Supplied text:
►

Supreme Court of South Carolina
Jan 19, 1910
84 S.C. 495 (S.C. 1910)



January 19, 1910.

Petitions in the original jurisdiction of the Court by the New York Life Insurance Co., Travelers' Insurance Co., Mutual Life Insurance Co., (two cases) for mandamus against Fitz H. McMaster, as insurance commissioner of the State of South Carolina.

Mr. T. Moultrie Mordecai, for petitioners, cites: A right acquired by an administrative or judicial proceeding cannot be taken away without a hearing: 211 U.S. 262. Power to impose conditions on foreign corporations: 201 U.S. 293; 91 Fed., 711; 63 Pac., 410; 13 Ill., 554; 91 Ill., 364; 104 Ill., 653: 115 Ind., 257; 29 Kans., 672; 34 So., 368; 13 Nev., 424; 28 Ohio St., 521; 85 Pa., 513; 13 Gratt., 767; 40 S.E., 514; 16 Wis. 136 Beal on For. Corp., 666. Rule of equality: 115 U.S. 321; 134 U.S. 594; 148 U.S. 662; 134 U.S. 232; 142 U.S. 399; 156 U.S. 228; 197 U.S. 61. Granting license is a new contract: 77 S.C. 453; 57 S.C. 522.

Attorney General Lyon and Assistant Attorney General DeBruhl, cite: State may exclude foreign corporations: 202 U.S. 249; 177 U.S. 28; 155 U.S. 652; 178 U.S. 395; 181 U.S. 76. Conditions for coming in are optional with the corporation: 202 U.S. 252; 177 U.S. 45. If the corporation comes in it accepts all requirements, limitations and discriminations: 177 U.S. 28; 178 U.S. 397; 181 U.S. 76. Fourteenth amendment of the Federal Constitution cannot apply to petitioner, because it is not within the jurisdiction of the State: 172 U.S. 260.

January 19, 1910. The opinion of the Court was delivered by

In four separate cases above named, the New York Life Insurance Company, Travelers' Insurance Company and Mutual Life Insurance Company seek by mandamus to compel Fitz H. McMaster, insurance commissioner of the State, to issue to them licenses to transact the business of life insurance in the state from 1st April, 1909, to 31st March, 1910.

◄

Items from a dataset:
►

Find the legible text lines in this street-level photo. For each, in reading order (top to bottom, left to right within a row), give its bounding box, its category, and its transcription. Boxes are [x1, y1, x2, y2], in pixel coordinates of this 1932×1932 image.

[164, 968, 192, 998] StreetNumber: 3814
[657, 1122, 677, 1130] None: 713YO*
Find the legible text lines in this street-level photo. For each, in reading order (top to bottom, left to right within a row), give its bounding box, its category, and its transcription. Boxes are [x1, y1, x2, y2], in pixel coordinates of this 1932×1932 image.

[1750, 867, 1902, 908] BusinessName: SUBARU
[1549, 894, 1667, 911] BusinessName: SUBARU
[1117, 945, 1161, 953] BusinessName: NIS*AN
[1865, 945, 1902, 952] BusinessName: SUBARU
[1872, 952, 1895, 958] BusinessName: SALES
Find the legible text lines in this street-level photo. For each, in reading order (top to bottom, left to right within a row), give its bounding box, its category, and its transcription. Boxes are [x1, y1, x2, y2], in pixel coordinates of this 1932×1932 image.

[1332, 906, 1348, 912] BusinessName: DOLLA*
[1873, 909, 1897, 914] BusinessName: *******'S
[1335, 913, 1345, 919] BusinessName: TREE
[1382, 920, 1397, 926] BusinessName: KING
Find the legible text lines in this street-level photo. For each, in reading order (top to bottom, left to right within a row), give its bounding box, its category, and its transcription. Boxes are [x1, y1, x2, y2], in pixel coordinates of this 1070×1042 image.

◄

Exercise task 1: Condense the paragraph of the insurance case excerpt that begins "Attorney General Lyon and Assistant Attorney General DeBruhl" into a bulleted list, keeping its main points and citations.
Exercise task 2: Update the insurance case excerpt, giving everything from "January 19, 1910. The" down to "31st March, 1910." with "licenses" changed to "permits".
Exercise task 3: Take the insurance case excerpt further, continuing the court's opinion after its last sentence.

Answer 1:
Attorney General Lyon and Assistant Attorney General DeBruhl cite:
- A state may exclude foreign corporations (202 U.S. 249; 177 U.S. 28; 155 U.S. 652; 178 U.S. 395; 181 U.S. 76).
- The conditions for coming in are optional with the corporation (202 U.S. 252; 177 U.S. 45).
- A corporation that comes in accepts all requirements, limitations and discriminations (177 U.S. 28; 178 U.S. 397; 181 U.S. 76).
- The Fourteenth Amendment of the Federal Constitution cannot apply to the petitioner, because it is not within the State's jurisdiction (172 U.S. 260).

Answer 2:
January 19, 1910. The opinion of the Court was delivered by

In four separate cases above named, the New York Life Insurance Company, Travelers' Insurance Company and Mutual Life Insurance Company seek by mandamus to compel Fitz H. McMaster, insurance commissioner of the State, to issue to them permits to transact the business of life insurance in the state from 1st April, 1909, to 31st March, 1910.

Answer 3:
On hearing the petitions, the Chief Justice made orders in the several causes requiring the insurance commissioner to show cause why he should not be required to issue the licenses, and the causes were heard by the Court on the petitions, the returns and traverses of the returns. While these pleadings are voluminous, they raise no issue of fact which has any significance in the decision of the cases, for the question which is decisive of all others is whether the statute of 4th March, 1909, providing for license fees for insurance companies, is constitutional. As the decision depends on this act, it is necessary to set it out in full:

"An act to provide certain conditions to be imposed upon certain foreign insurance companies and certain other foreign companies for the privilege of entering and doing business in this State:

Section 1. "Be it enacted by the General Assembly of the State of South Carolina, that every foreign insurance company of any class, fire, life, marine, surety, security, guarantee, hail storm, live stock, accident, plate glass and other like insurance companies, and all other like classes of like business not incorporated under the laws of the State of South Carolina, except benevolent institutions operating under the grand lodge system, shall, as a condition for the privilege of entering into and doing business in this State, pay all taxes and perform all duties now or hereafter prescribed by law, and all such companies which have heretofore done business in this State, and have not for any cause whatsoever paid the State and county taxes provided for by sections 302 and 1809, Code of Laws, 1902, volume I, for the years 1907 and 1908, either or both, or having paid and recovered such taxes by suit or otherwise, shall, in addition to the payment of all State and County taxes now or hereafter required by law, pay the State and county taxes provided for in sections 302 and 1809, Code of Laws, 1902, volume I, which have not heretofore been paid for the year 1907, the year 1908, or for both of said years, and such payment of this tax, together with all other State and county taxes, and the performance of all duties of any kind whatsoever imposed upon such foreign companies shall be a condition and part of the terms upon which they are allowed to enter this State, and to do business herein: Provided, That nothing herein contained shall be construed to affect the right of the corporate authorities of the cities and towns of the State to levy, assess or collect taxes or licenses from said insurance companies for municipal purposes: Provided, That nothing contained in this act shall deprive such foreign companies of any right they may have to test, in any Court established under the laws of this State, which may have jurisdiction, the constitutionality of any act of the legislature imposing duties or burdens upon them."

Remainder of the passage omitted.